仕事の縁で、初めて震災イベントに参加した。
被災を経験した方々から、当時の壮絶な体験を聞いた。
新潟県刈羽村の方ともお会いして話を聞くことができた。


話を聞きながら、わたしの中に湧き上がってくる記憶は
あの日、自衛隊と共に神戸から歩いて避難してきた友人のことだ。
彼女は大阪に住んでいたわたしの家に泊まった。
どんなことにも負けない彼女が、「あの揺れが身体に染み付いて眠れない」
と泣いていた。

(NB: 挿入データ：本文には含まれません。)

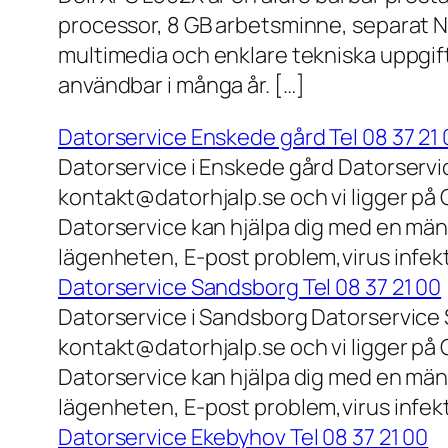
processor, 8 GB arbetsminne, separat N
multimedia och enklare tekniska uppgift
användbar i många år. […]
Datorservice Enskede gård Tel 08 37 21 
Datorservice i Enskede gård Datorservi
kontakt@datorhjalp.se och vi ligger på 
Datorservice kan hjälpa dig med en mäng
lägenheten, E-post problem,virus infek
Datorservice Sandsborg Tel 08 37 21 00
Datorservice i Sandsborg Datorservice 
kontakt@datorhjalp.se och vi ligger på 
Datorservice kan hjälpa dig med en mäng
lägenheten, E-post problem,virus infekt
Datorservice Ekebyhov Tel 08 37 21 00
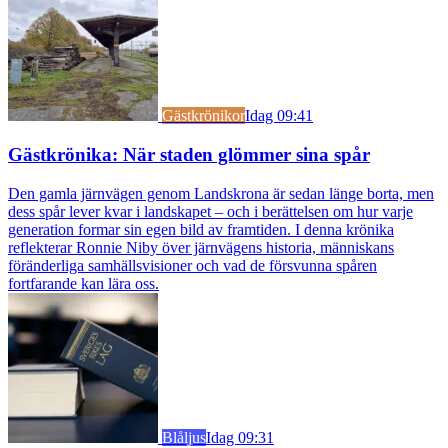
Gästkrönikor
Idag 09:41
Gästkrönika: När staden glömmer sina spår
Den gamla järnvägen genom Landskrona är sedan länge borta, men
dess spår lever kvar i landskapet – och i berättelsen om hur varje
generation formar sin egen bild av framtiden. I denna krönika
reflekterar Ronnie Niby över järnvägens historia, människans
föränderliga samhällsvisioner och vad de försvunna spåren
fortfarande kan lära oss.
Blåljus
Idag 09:31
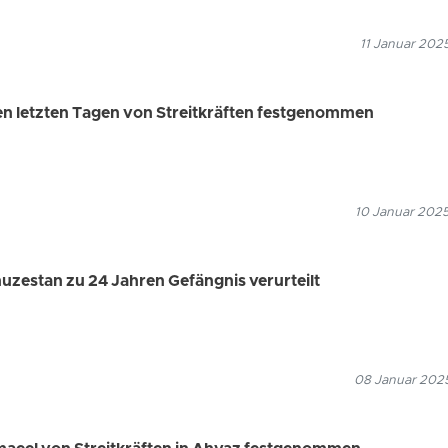
11 Januar 202
den letzten Tagen von Streitkräften festgenommen
10 Januar 2025
huzestan zu 24 Jahren Gefängnis verurteilt
08 Januar 2025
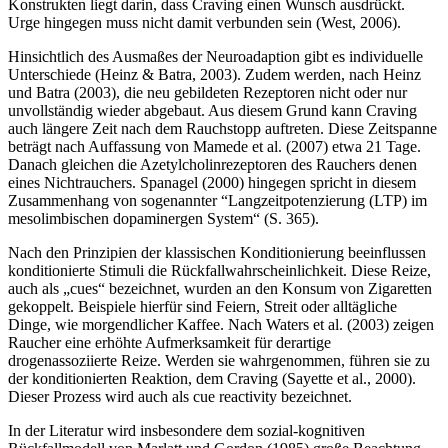
Konstrukten liegt darin, dass Craving einen Wunsch ausdrückt.
Urge hingegen muss nicht damit verbunden sein (West, 2006).
Hinsichtlich des Ausmaßes der Neuroadaption gibt es individuelle
Unterschiede (Heinz & Batra, 2003). Zudem werden, nach Heinz
und Batra (2003), die neu gebildeten Rezeptoren nicht oder nur
unvollständig wieder abgebaut. Aus diesem Grund kann Craving
auch längere Zeit nach dem Rauchstopp auftreten. Diese Zeitspanne
beträgt nach Auffassung von Mamede et al. (2007) etwa 21 Tage.
Danach gleichen die Azetylcholinrezeptoren des Rauchers denen
eines Nichtrauchers. Spanagel (2000) hingegen spricht in diesem
Zusammenhang von sogenannter “Langzeitpotenzierung (LTP) im
mesolimbischen dopaminergen System“ (S. 365).
Nach den Prinzipien der klassischen Konditionierung beeinflussen
konditionierte Stimuli die Rückfallwahrscheinlichkeit. Diese Reize,
auch als „cues“ bezeichnet, wurden an den Konsum von Zigaretten
gekoppelt. Beispiele hierfür sind Feiern, Streit oder alltägliche
Dinge, wie morgendlicher Kaffee. Nach Waters et al. (2003) zeigen
Raucher eine erhöhte Aufmerksamkeit für derartige
drogenassoziierte Reize. Werden sie wahrgenommen, führen sie zu
der konditionierten Reaktion, dem Craving (Sayette et al., 2000).
Dieser Prozess wird auch als cue reactivity bezeichnet.
In der Literatur wird insbesondere dem sozial-kognitiven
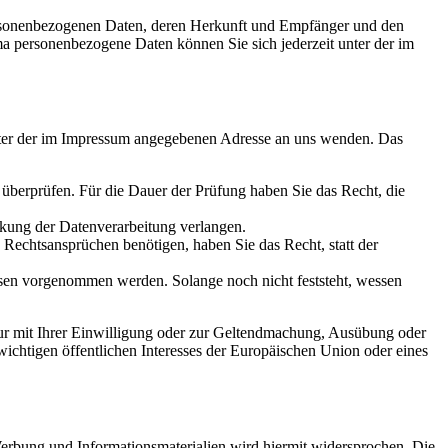
personenbezogenen Daten, deren Herkunft und Empfänger und den
a personenbezogene Daten können Sie sich jederzeit unter der im
unter der im Impressum angegebenen Adresse an uns wenden. Das
u überprüfen. Für die Dauer der Prüfung haben Sie das Recht, die
kung der Datenverarbeitung verlangen.
echtsansprüchen benötigen, haben Sie das Recht, statt der
en vorgenommen werden. Solange noch nicht feststeht, wessen
ur mit Ihrer Einwilligung oder zur Geltendmachung, Ausübung oder
ichtigen öffentlichen Interesses der Europäischen Union oder eines
erbung und Informationsmaterialien wird hiermit widersprochen. Die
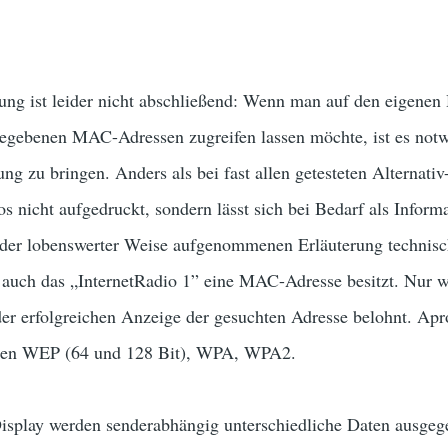
tung ist leider nicht abschließend: Wenn man auf den eigenen
gegebenen MAC-Adressen zugreifen lassen möchte, ist es no
ung zu bringen. Anders als bei fast allen getesteten Alternativ
 nicht aufgedruckt, sondern lässt sich bei Bedarf als Inform
 der lobenswerter Weise aufgenommenen Erläuterung technisch
s auch das „InternetRadio 1” eine MAC-Adresse besitzt. Nur w
er erfolgreichen Anzeige der gesuchten Adresse belohnt. Apr
ypen WEP (64 und 128 Bit), WPA, WPA2.
play werden senderabhängig unterschiedliche Daten ausgege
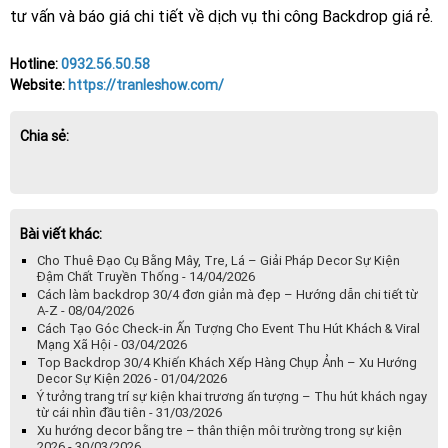
tư vấn và báo giá chi tiết về dịch vụ thi công Backdrop giá rẻ.
Hotline:
0932.56.50.58
Website:
https://tranleshow.com/
Chia sẻ:
Bài viết khác:
Cho Thuê Đạo Cụ Bằng Mây, Tre, Lá – Giải Pháp Decor Sự Kiện
Đậm Chất Truyền Thống - 14/04/2026
Cách làm backdrop 30/4 đơn giản mà đẹp – Hướng dẫn chi tiết từ
A-Z - 08/04/2026
Cách Tạo Góc Check-in Ấn Tượng Cho Event Thu Hút Khách & Viral
Mạng Xã Hội - 03/04/2026
Top Backdrop 30/4 Khiến Khách Xếp Hàng Chụp Ảnh – Xu Hướng
Decor Sự Kiện 2026 - 01/04/2026
Ý tưởng trang trí sự kiện khai trương ấn tượng – Thu hút khách ngay
từ cái nhìn đầu tiên - 31/03/2026
Xu hướng decor bằng tre – thân thiện môi trường trong sự kiện
2026 - 30/03/2026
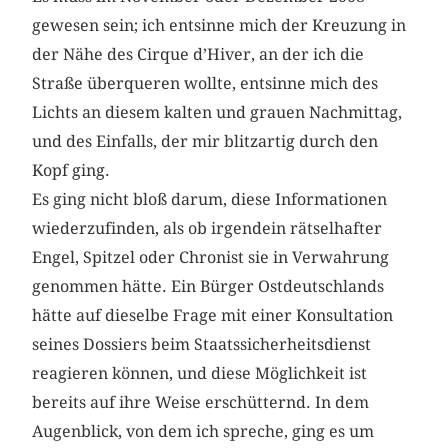
gewesen sein; ich entsinne mich der Kreuzung in
der Nähe des Cirque d’Hiver, an der ich die
Straße überqueren wollte, entsinne mich des
Lichts an diesem kalten und grauen Nachmittag,
und des Einfalls, der mir blitzartig durch den
Kopf ging.
Es ging nicht bloß darum, diese Informationen
wiederzufinden, als ob irgendein rätselhafter
Engel, Spitzel oder Chronist sie in Verwahrung
genommen hätte. Ein Bürger Ostdeutschlands
hätte auf dieselbe Frage mit einer Konsultation
seines Dossiers beim Staatssicherheitsdienst
reagieren können, und diese Möglichkeit ist
bereits auf ihre Weise erschütternd. In dem
Augenblick, von dem ich spreche, ging es um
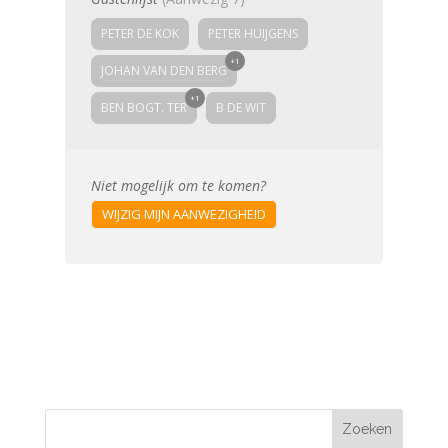
meegenomen in de wereld van SDG’s en CSRD.
PETER DE KOK
PETER HUIJGENS
MKB Bergen op Zoom
en
VNO NCW
Brabantse Wal
ondersteunen dit initiatief en
+1
zullen hun leden hier actief bij betrekken.
JOHAN VAN DEN BERG
Alleen samen komen we verder!
+1
BEN BOGT. TER
B DE WIT
Sprekers:
Nicolette Kraay (Ricoh), Peter
Huijgens (Start To Grow) & Lorenz van der
Vliet (Moore-DRV)
Agenda
Niet mogelijk om te komen?
15:00 – 15:15 Inloop
WIJZIG MIJN AANWEZIGHEID
15:15 – 15:35 Sustainable Development Goals
(SDG) – Wat, waarom en hoe?
15:35 – 15:50 Corporate Sustainability
Reporting Directive (CSRD) – Wat, waarom &
voor wie?
15:50 – 16:00 CSRD – SDG – Hoe nu verder en
wat kan ik er als ondernemer mee?
16:00 – 16:10 Break
16:10 – 16:50 Aan de slag!
16:50 Plenaire afsluiting workshop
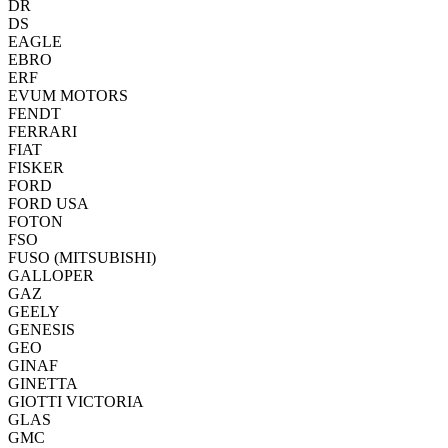
DR
DS
EAGLE
EBRO
ERF
EVUM MOTORS
FENDT
FERRARI
FIAT
FISKER
FORD
FORD USA
FOTON
FSO
FUSO (MITSUBISHI)
GALLOPER
GAZ
GEELY
GENESIS
GEO
GINAF
GINETTA
GIOTTI VICTORIA
GLAS
GMC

そんな彼女をおいて、わたしは日々仕事に明け暮れていた。
当時まだ新人で、プレッシャーに押しつぶされそうだったわたしは
自分の仕事に追われるあまり、友人が受けた傷を顧みることすらできなかった。


被災者の方々の多くが、「大阪に出るとみんなが普通に暮らしていた」
ことへの違和感を口にされていた。
また当時被災を経験していない人たちからは「自分が当事者でないこと」
への複雑な思いを話していた。


あんなに近くに住んでいながら、一度のボランティアにも参加しなかった
わたしにとって、震災への当事者意識を強烈に感じる原点は
「たった一人の友人さえ助けられなかった」という自責の経験だ。
実際に被災を経験していなくても、両者がつながる糸口はきっとあるはずだと
自分自身の中途半端な体験を通して考える一日だった。


夜遅く仕事から戻って、今も神戸に住む友人にメールした。
今まで一度も謝ることができなかったけど
勇気を出して「あの時助けられなかったこと」を初めて謝った。
翌朝「泊めてもらって風呂に入れてもらったこと忘れてへんよ」と返信が。
何年たっても、「自分にとっての震災」を思い出すだろう。